# [KERNEL] -No space left of device-nodos índice (SOLUCIONADO)

## Osvaldo

Hola a todos, desde ya gracias por su ayuda. Soy nuevo en linux y me he decantado por Gentoo (algunos dirán que soy kamikaze...); actualmente tengel el S.O. Wdows pero ya me cansó. Decidí entonces instalar Gentoo en VirtualBox, antes de tirarme a hacerlo "en el metal". 

El asunto es que sigo la guía de instalación del handbook (x86) y cuando realizo un [/(chroot): emerge gentoo-source] me descarga todos los paquetes del kernel (v2.6.34) pero a la hora de descomprimir las fuentes sale el siguiente mensaje de error:

```
(chroot) no such file or directory

```

y luego

```
(chroot) Cannot open: no space left or device
```

y al final no se instalan las fuentes. Realicé lo mismo pero descargando el tarball con wget y descomprimiéndolo con tar -xvjf en /usr/src/ y nada... lo mismo

Así que (intrigado por la supuesta falta de espacio) realicé un 

```
 df
```

 en el directorio citado y está un 53% ocupado. Así que la cosa no venía por ahí, y lo que hice fue fijarme los nodos del directorio con 

```
 df -i
```

  y... ¡100 % IUSE! Repleto de los no tan famosos nodos.

Por lo que tengo entendido, se llena los discos con nodos si se bajan muchos paquetes pequeños (como en el caso del Kernel), pero ¿no es raro que este error no esté contemplado en la página de Gentoo y en la guía de instalación? La verdad, busqué en internet y nada (solo alguna cosa que no funcionó)

¿Viene por ahí el problema, por los inodos? En caso de ser así: ¿cómo se libera el espacio ocupado por los mismos? ¿es conveniente liberar ese espacio, es frecuente hacerlo, o solo sucedió esto debido a un error procedimetal de mi parte?

Les agradezco cualquier ayuda, soy nuevo y pido disculpas si no fui muy claro. Soy un neófito en estas cuestiones. Pero ya he tenido varios dolores de cabeza, necesito ayuda y quiero apreder a usar Gentoo. Por suerte no soy de los que se rinden fácilmente.

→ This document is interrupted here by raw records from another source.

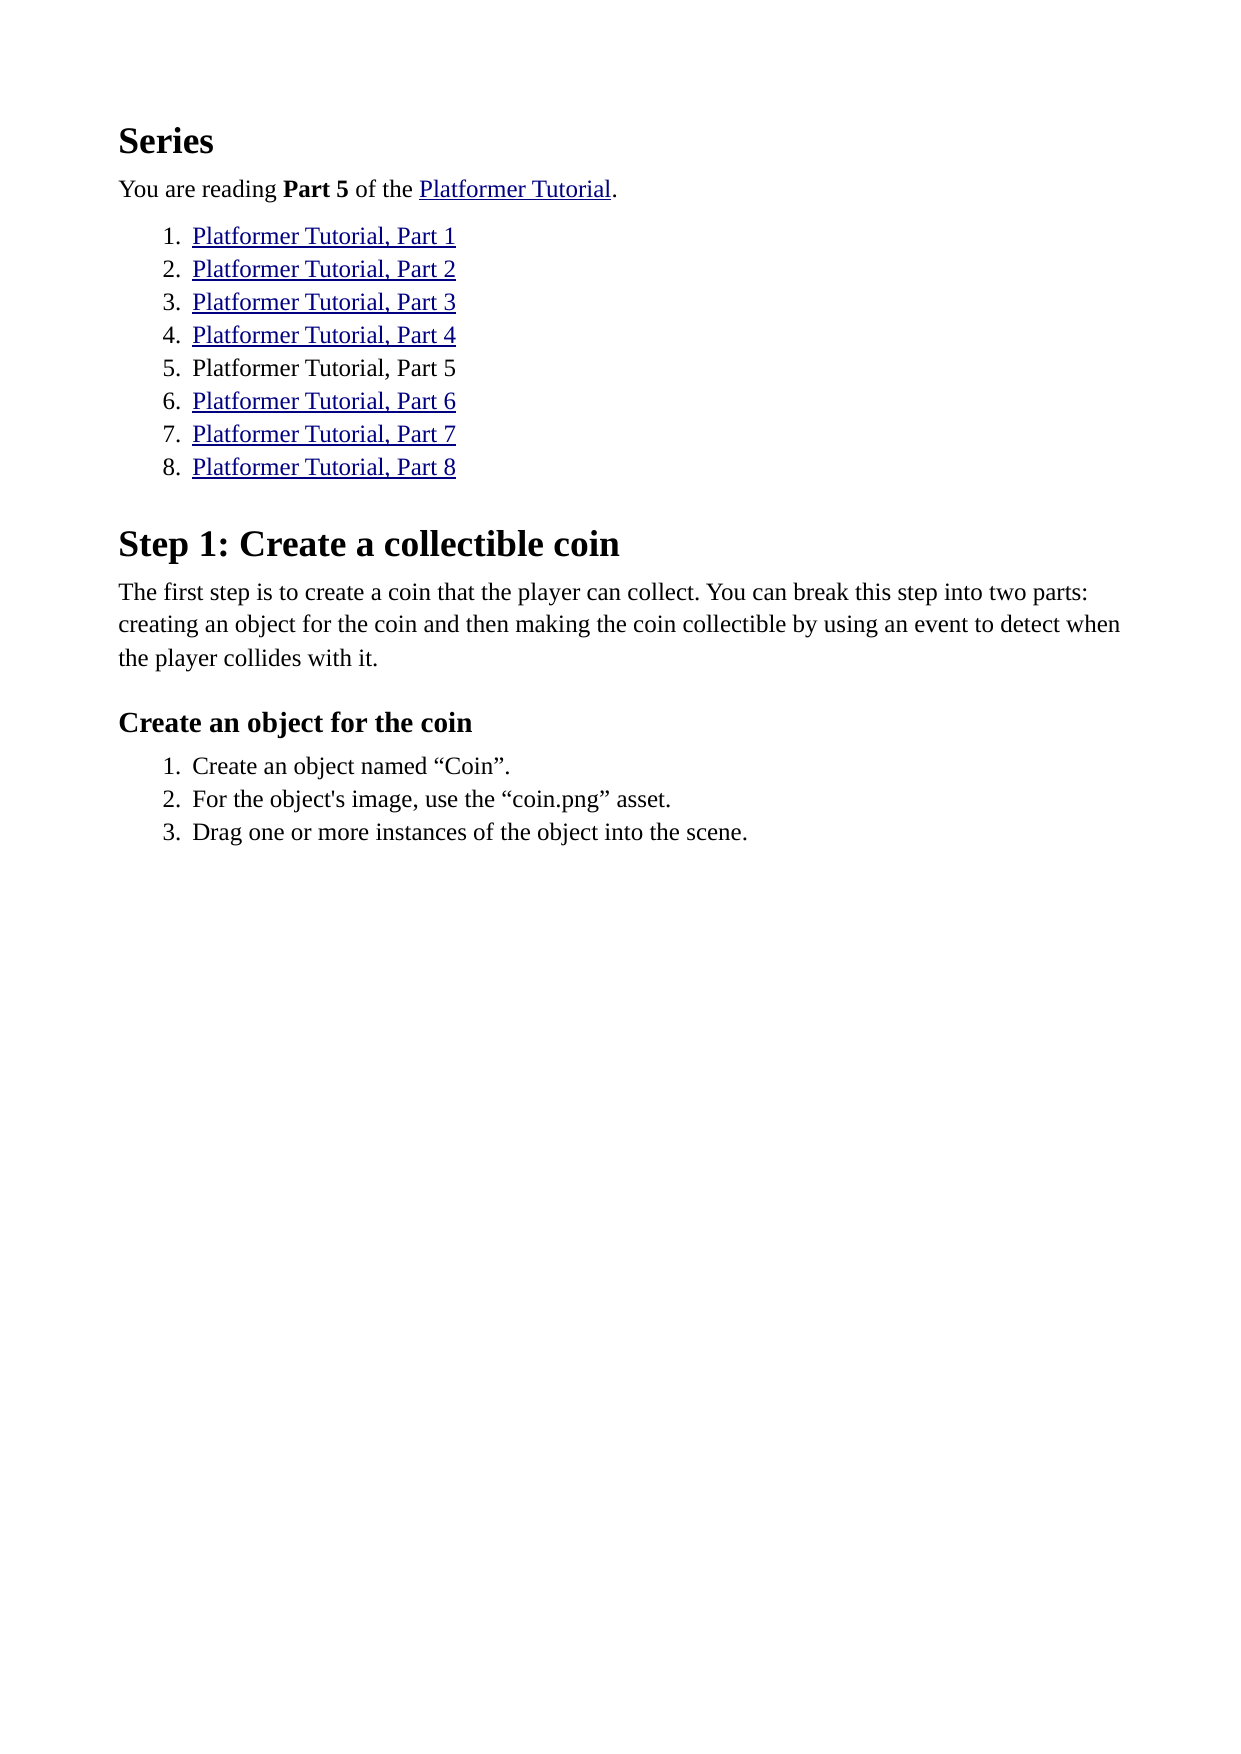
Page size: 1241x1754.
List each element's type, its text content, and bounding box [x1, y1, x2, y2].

list Platformer Tutorial, Part 5 [162, 353, 1122, 382]
list Platformer Tutorial, Part 3 [162, 287, 1122, 316]
subtitle Create an object for the coin [118, 705, 1122, 738]
list Platformer Tutorial, Part 7 [162, 419, 1122, 448]
list For the object's image, use the “coin.png” asset. [162, 784, 1122, 813]
list Platformer Tutorial, Part 6 [162, 386, 1122, 415]
subtitle Step 1: Create a collectible coin [118, 521, 1122, 564]
list Create an object named “Coin”. [162, 751, 1122, 779]
list Platformer Tutorial, Part 2 [162, 254, 1122, 283]
subtitle Series [118, 118, 1122, 161]
text You are reading Part 5 of the Platformer Tutorial. [118, 174, 1122, 202]
list Drag one or more instances of the object into the scene. [162, 817, 1122, 846]
list Platformer Tutorial, Part 1 [162, 221, 1122, 250]
text The first step is to create a coin that the player can collect. You can break this step into two parts: creating an object for the coin and then making the coin collectible by using an event to detect when the player collides with it. [118, 577, 1122, 671]
list Platformer Tutorial, Part 4 [162, 320, 1122, 349]
list Platformer Tutorial, Part 8 [162, 452, 1122, 481]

P.D.: Por las dudas, la máquina virtual tiene un HD de 7G y una RAM de 256 MB

----------

## John R. Graham

Movido de Installing Gentoo al Spanish.

----------

## quilosaq

¡Hola!

Puedes mirar que particiones tienes montadas y dónde para descartar que estés utilizando una partición que no es la prevista.

```
mount
```

También puedes comprobar como están de ocupadas esas partciones.

```
df -h
```

Por último comprueba que montaste el directorio /dev del anfitrión antes de entrar en chroot, tal como dice la guía.

```
# mount -o bind /dev /mnt/gentoo/dev
```

----------

## opotonil

Ando un poco a carreras, pero hecha un vistazo a estos posts:

https://forums.gentoo.org/viewtopic-t-643067-highlight-particiones.html

https://forums.gentoo.org/viewtopic-t-578145-highlight-particiones.html

Salu2 y Bienvenido.

PD: Son de hace una temporada así que hablan de ext3, pero en principio creo que se podrían aplicar igualmente a ext4.

----------

## esteban_conde

 *Osvaldo wrote:*   

> (chroot) no such file or directory 

 

No se por que pero creo que confundes lo que significa chroot con lo que hace, es decir chroot es una orden que traslada la raiz a un directorio previamente creado en el cual se han descomprimido el/los stages correspondientes, me da la impresion de que crees que chroot es un directorio y no lo es.

----------

## JotaCE

Bienvenido !!

----------

## Osvaldo

Antes que nada, gracias a todos por la bienvenida. Le pido disculpas al moderador por haber publicado originalmente en cualquier lado... (gracias por poner mi consulta en el sitio adecuado)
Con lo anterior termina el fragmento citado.